Camila sentiu os olhos se encherem de lágrimas. A dor de Davi, sua luta interna, era algo com que ela podia se identificar, de certa forma. Ela também conhecia a sensação de ser marcada por um passado sombrio, de carregar cicatrizes que nunca desapareciam por completo.

— Davi, eu… — Ela tentou encontrar as palavras certas, mas tudo o que conseguia sentir era o desejo de consolá-lo, de dizer que ele não estava sozinho.

Ele se virou para ela, seus olhos cheios de algo que parecia uma mistura de desespero e resignação. — Agora você entende por que eu fico distante, por que eu me escondo. Eu não quero machucar mais ninguém, Camila. E é por isso que você deve ficar longe de mim.

Camila deu um passo em direção a ele, ignorando o aviso. — Eu não acredito nisso. Eu não acredito que você é essa pessoa que se destrói e destrói os outros. — Ela estendeu a mão, tocando de leve o braço dele. — Todos nós temos nossos demônios, Davi. Eu também tenho os meus. Mas isso não significa que estamos condenados a viver nas sombras para sempre.

Davi fechou os olhos ao sentir o toque dela, como se estivesse tentando absorver aquele gesto de conforto. Por um momento, ele não disse nada, apenas respirou profundamente.

— Você não entende… — ele sussurrou, sua voz quase inaudível. — Eu não sou uma pessoa boa. Eu controlei a minha vida inteira. Controlei meus sentimentos, meus relacionamentos… tudo.
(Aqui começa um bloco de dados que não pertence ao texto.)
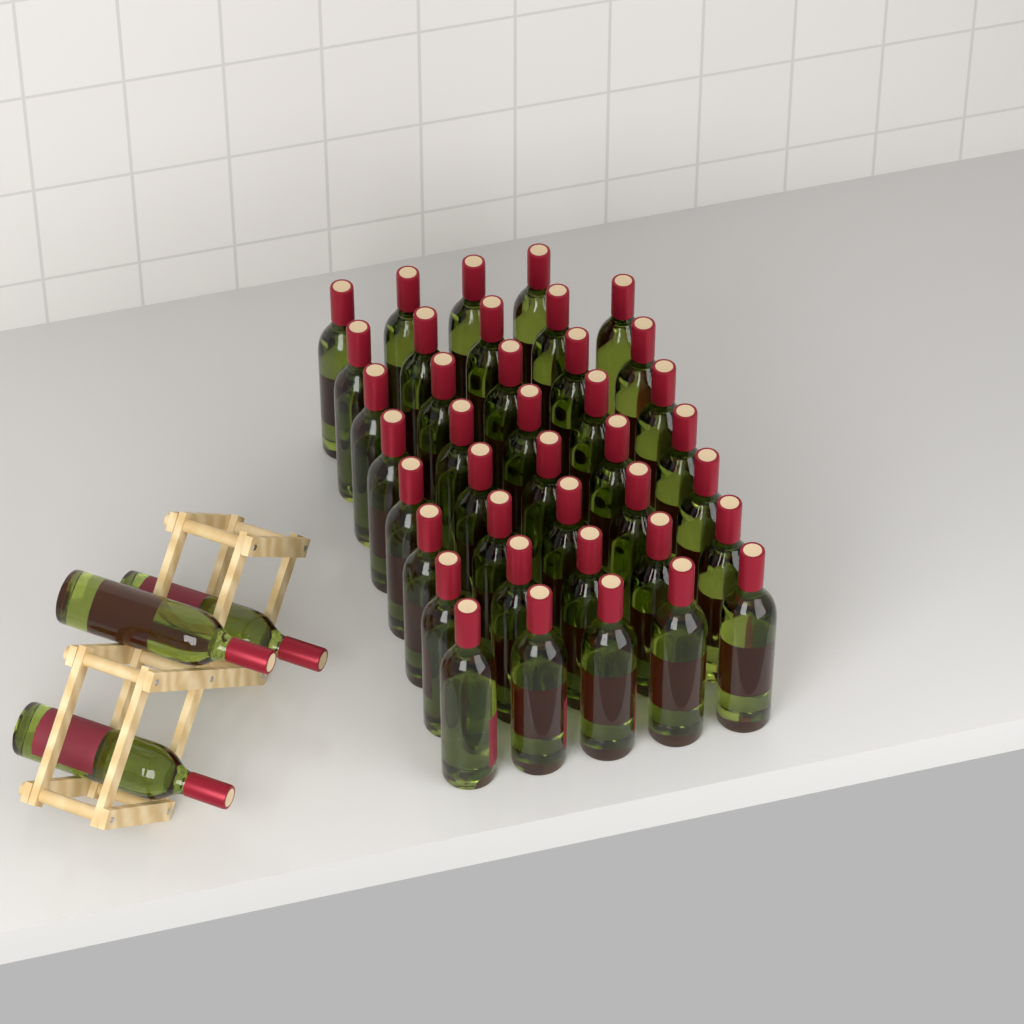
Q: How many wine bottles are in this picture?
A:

E, no fim, isso só me deixou mais vazio.

Camila o encarou, seu olhar firme e decidido. — E talvez seja por isso que você precisa de alguém ao seu lado. Alguém que te mostre que não precisa carregar esse fardo sozinho.

Davi abriu os olhos, encontrando os dela. Havia uma luta interna visível em seu olhar. Ele queria acreditar nela, mas o peso de anos de dor e culpa parecia intransponível.
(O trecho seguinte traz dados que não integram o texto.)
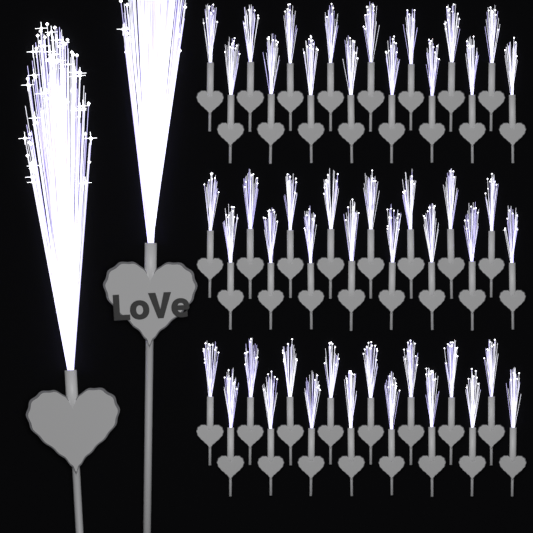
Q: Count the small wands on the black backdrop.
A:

— Camila… — ele começou, a voz quase falhando. — Eu não sei se consigo.

Ela sorriu suavemente, embora seu coração estivesse acelerado. — Então deixe que eu tente por nós dois.

As palavras pairaram no ar por um longo momento. Davi parecia absorvê-las, e lentamente, muito lentamente, ele deu um passo em direção a Camila. Seus dedos tocaram o rosto dela, suaves, hesitantes, como se ele estivesse com medo de se permitir sentir algo.
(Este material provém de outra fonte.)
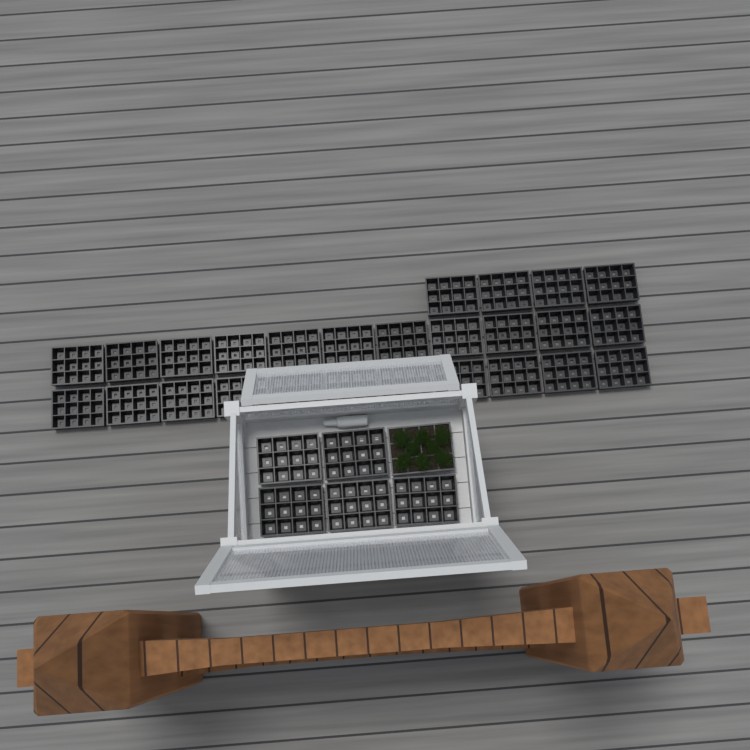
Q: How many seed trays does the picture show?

— Eu não mereço você — ele murmurou, seu polegar acariciando a pele dela. — Mas, Deus, como eu quero merecer.

Camila sorriu, seu peito se aquecendo com o toque. Ela levantou a mão, segurando a dele contra seu rosto. — Talvez não seja uma questão de merecimento. Talvez seja apenas… destino.

Davi olhou para ela por um longo tempo, e, então, num movimento súbito, a puxou para perto, beijando-a com uma intensidade que a fez perder o fôlego. Era um beijo cheio de desejo, mas também de uma dor que ele não sabia como expressar de outra forma.

Quando finalmente se separaram, ofegantes, Davi a segurou firmemente, como se estivesse com medo de que ela desaparecesse.

— Não vá embora — ele sussurrou, a voz carregada de emoção. — Não me deixe sozinho nas sombras.

Camila o encarou, e sem hesitar, respondeu: — Eu não vou a lugar nenhum, Davi.